Speaker 2:Honestly, jason, not really, not a whole lot, because you got to understand that this thing blew up above like one of the most sparsely populated areas on the entire planet, so Siberia and Russia is like the, the middle bit, and like almost nobody lives there there's, so there's a few people there that saw it, like jason said, but like the number of people who would have been in this vicinity would have probably been in the dozens to low hundreds. So uh, but it did destroy 830 square miles of forest, so there's like a bunch of fucking trees fell over jesus christ yeah, that's okay.
Speaker 2:So for for reference, that would have been capable of destroying four chicagos that's insane to chicago is 234 square miles, so 830 that's a lot of fucking area.
Speaker 2:Um, it would have, basically it have basically leveled any major metropolitan area in the world. It apparently knocked people off their feet. The shockwave broke windows in buildings like towns, way, way, way far away. Airways from the blast were actually detected in Germany, denmark, croatia and the United Kingdom, and as far away as Washingtonways from the blast were actually detected in Germany, denmark, croatia and the United Kingdom, and as far away as Washington DC.
Speaker 2:Like Jason mentioned, it would have been a 5.0 on the Richter scale earthquake, and the explosion itself was actually visible up to 500 miles away, and it blasted so much sediment into the air that it hung around for weeks afterward, which actually resulted in abnormally bright nighttime skies all the way across europe, and um observatories in california were actually able to observe that there was a significant reduction in the transparent transparency of the atmosphere for literally months after this happened. Yeah, um, so there's no like, but aside from the trees being leveled and all the sediment being pushed up into the air, there was really no like crater or any evidence that anything actually impacted the ground, but in 2007, some russian researchers claimed that a really large lake was actually created by the, create the by the crater and filled in later. Um, but so, like scientists, other scientists have disputed this and claimed that that's not possible. Who's to say, uh and?
Speaker 2:no one no people than we. Yeah, and then there was some other eyewitness accounts of the air getting super duper hot and basically just like whipping around in between buildings and reports of artillery like explosions, like jason mentioned, real loud, real loud bang. But for the most part it just kind of fucked up some trees, a lot of trees there.
Speaker 3:It was like square miles of trees it was like 8 million trees or something like that. It was a lot of a lot of fucking trees.
Speaker 2:The wikipedia article does also claim that three people died, but I checked the sources for that and I honestly couldn't verify that or figure out where it came from.
Speaker 5:So I mean it's possible just because of how desolate and remote that area is, like how?

> **DATASET CONTENT**
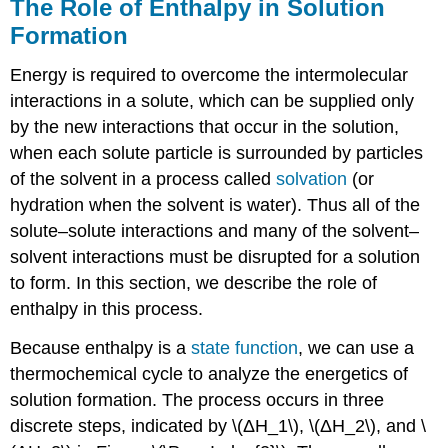
The Role of Enthalpy in Solution
Formation
Energy is required to overcome the intermolecular
interactions in a solute, which can be supplied only
by the new interactions that occur in the solution,
when each solute particle is surrounded by particles
of the solvent in a process called
solvation
(or
hydration when the solvent is water). Thus all of the
solute–solute interactions and many of the solvent–
solvent interactions must be disrupted for a solution
to form. In this section, we describe the role of
enthalpy in this process.
Because enthalpy is a
state function
, we can use a
thermochemical cycle to analyze the energetics of
solution formation. The process occurs in three
discrete steps, indicated by \(ΔH_1\), \(ΔH_2\), and \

> **WORK ITEM A**
List every figure in the Siberian blast transcript that is given with a unit of distance or area, along with what it measures.
> **WORK ITEM B**
Please answer these questions from the Siberian blast transcript:
(i) In what year did some Russian researchers claim that a large lake had been created?
(ii) How many deaths does the transcript say the Wikipedia article claims?
(iii) What Richter scale value is the explosion compared to?
> **WORK ITEM C**
Pick up the Siberian blast transcript from the point where it stops.

> **EXERCISE ANSWER A**
830 square miles: the area of forest the explosion destroyed
234 square miles: the size of Chicago
500 miles: the distance from which the explosion itself was visible

> **EXERCISE ANSWER B**
(i) 2007
(ii) Three
(iii) 5.0

> **EXERCISE ANSWER C**
Speaker 2:accurate is the census there really? This also happened 120 years ago. I'm sure the record keeping is not in Russia sure it's on point.
Speaker 3:I'm sure it's an estimate from like the fact that it's such a big area there, like odds are, there were a handful of hunters or hikers or something people just wandering around.
Speaker 2:They got absolutely decimated. And eventually somebody was like what happened to Vladimir.
Speaker 3:That asteroid or whatever got him.
Speaker 2:I don't know.
Speaker 4:Fucking Ugg disappeared. What the hell?
Speaker 5:Ugg Traditional Russian name that was flat, I don't know.
Speaker 2:That's what I think it was but yeah that's all I got, mostly it's just, there's nobody there and there really wasn't anybody there after this happened there were three people, now none where once was three now
Speaker 4:are none now. There were none where once was three, now are none alright. So I got some of the expedition that happened in 1921 and kind of like what they found from that. So a group of scientists led by Leonid A Kulik, a Russian mineralogist and meteoritist which sounds like a fake word, you made that up. They were working at a museum in Terograd or St Petersburg, but basically after the Russian Revolution and Civil War the government was really short on resources.
Speaker 4:So Kulik was really interested in this and he said basically, hey, this might yield valuable iron and our meteorite fragments, and kind of convinced the government and like ruling authorities that this was a good idea. So they were like all right, sure, like ruling authorities that this was a good idea. So they were like all right, sure. So Siberia in 1921 was very unstable due to its civil war, so there's really limited funding supplies and like transports for his team. Um, and the Tunguska site was like incredibly remote, swampy wilderness, no roads, villages or reliable maps, and because of these obstacles, uh, the 1921 expedition never actually reached like the epicenter of the blast. Um, they only made it as far out as the lower tunguska and I'm gonna butcher this, but podkaminya, tunguska rivers.
Speaker 4:So that's right yeah yeah, sure, yeah, uh, I don't know exactly where those fall on a map to be very accurate, but basically it seems like they only made it like maybe a couple, like maybe a mile and or so essentially to where this blast happened.
Speaker 2:I did look it up on a map to try to figure out and like get some reference. And now there is like a little town called Tunguska that is like in on that river.
Speaker 3:Oh, that gives you absolutely no context. They're like well, the land's already flat. We might as well build like like it's a perfect spot.
Speaker 4:Yeah, um, basically, uh, kulik and his team uh interviewed local Evinki, uh, people who were described, uh, who basically described exactly what Jason was talking about earlier the fireball, the deafening explosion, how the forest was flattened, and basically they were kind of terrified to talk about it and the blast, they viewed it as a curse or like a punishment from the gods, you know. So Kulik noted that he, like really strange tree fall patterns and scorched areas that, like they just couldn't get any good detailed surveys of when they were there. Um, it was like a very strange, like just how everything had happened was very strange and not, like, I guess, natural as they described it. Um, and there was no meteorite evidence.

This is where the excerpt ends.